_Prompt_. A single number is the answer: how many lines of the data hold "socket"?

Stored entries

--------------------

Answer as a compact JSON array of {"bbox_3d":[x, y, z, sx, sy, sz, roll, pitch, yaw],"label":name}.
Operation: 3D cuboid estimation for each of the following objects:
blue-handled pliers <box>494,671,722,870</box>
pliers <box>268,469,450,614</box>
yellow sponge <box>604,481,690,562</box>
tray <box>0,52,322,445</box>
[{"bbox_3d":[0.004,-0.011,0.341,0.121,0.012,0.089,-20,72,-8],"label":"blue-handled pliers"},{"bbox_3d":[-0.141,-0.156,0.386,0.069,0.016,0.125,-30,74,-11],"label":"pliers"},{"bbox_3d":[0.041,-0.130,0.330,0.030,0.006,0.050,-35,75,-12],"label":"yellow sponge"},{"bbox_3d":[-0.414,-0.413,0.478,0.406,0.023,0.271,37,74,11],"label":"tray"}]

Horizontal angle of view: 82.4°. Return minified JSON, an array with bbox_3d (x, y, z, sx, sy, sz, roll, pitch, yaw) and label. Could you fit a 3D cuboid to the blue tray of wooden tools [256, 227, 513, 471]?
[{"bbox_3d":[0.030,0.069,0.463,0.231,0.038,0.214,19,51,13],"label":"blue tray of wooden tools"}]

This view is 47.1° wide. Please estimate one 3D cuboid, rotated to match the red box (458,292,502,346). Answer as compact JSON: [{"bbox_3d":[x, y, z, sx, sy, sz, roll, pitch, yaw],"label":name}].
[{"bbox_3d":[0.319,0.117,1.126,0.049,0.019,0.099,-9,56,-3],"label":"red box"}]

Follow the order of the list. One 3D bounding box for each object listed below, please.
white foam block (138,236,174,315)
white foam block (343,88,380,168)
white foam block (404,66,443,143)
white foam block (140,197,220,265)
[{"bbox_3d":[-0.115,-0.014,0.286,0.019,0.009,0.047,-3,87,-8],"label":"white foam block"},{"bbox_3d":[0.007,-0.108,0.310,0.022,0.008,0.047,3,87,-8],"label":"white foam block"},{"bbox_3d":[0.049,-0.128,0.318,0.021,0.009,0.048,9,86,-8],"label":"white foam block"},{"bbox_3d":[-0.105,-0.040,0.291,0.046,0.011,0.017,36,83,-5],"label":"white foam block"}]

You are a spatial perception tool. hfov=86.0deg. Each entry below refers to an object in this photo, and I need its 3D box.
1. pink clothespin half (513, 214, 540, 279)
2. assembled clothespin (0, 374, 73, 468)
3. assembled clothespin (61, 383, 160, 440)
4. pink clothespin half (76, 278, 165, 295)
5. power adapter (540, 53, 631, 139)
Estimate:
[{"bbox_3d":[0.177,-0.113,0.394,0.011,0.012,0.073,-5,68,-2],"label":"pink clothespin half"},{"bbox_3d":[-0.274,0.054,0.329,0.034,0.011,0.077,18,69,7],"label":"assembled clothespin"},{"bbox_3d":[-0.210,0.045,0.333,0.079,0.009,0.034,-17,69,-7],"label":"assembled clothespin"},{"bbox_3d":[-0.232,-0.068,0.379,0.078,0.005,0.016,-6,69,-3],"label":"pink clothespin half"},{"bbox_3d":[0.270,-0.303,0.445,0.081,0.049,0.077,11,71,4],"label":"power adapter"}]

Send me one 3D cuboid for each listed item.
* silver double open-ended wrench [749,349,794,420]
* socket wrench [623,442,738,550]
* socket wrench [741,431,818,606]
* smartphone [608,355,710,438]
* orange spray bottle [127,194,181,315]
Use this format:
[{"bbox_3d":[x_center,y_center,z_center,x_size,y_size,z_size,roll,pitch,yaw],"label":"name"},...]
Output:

--------------------

_Solution to the problem_. 2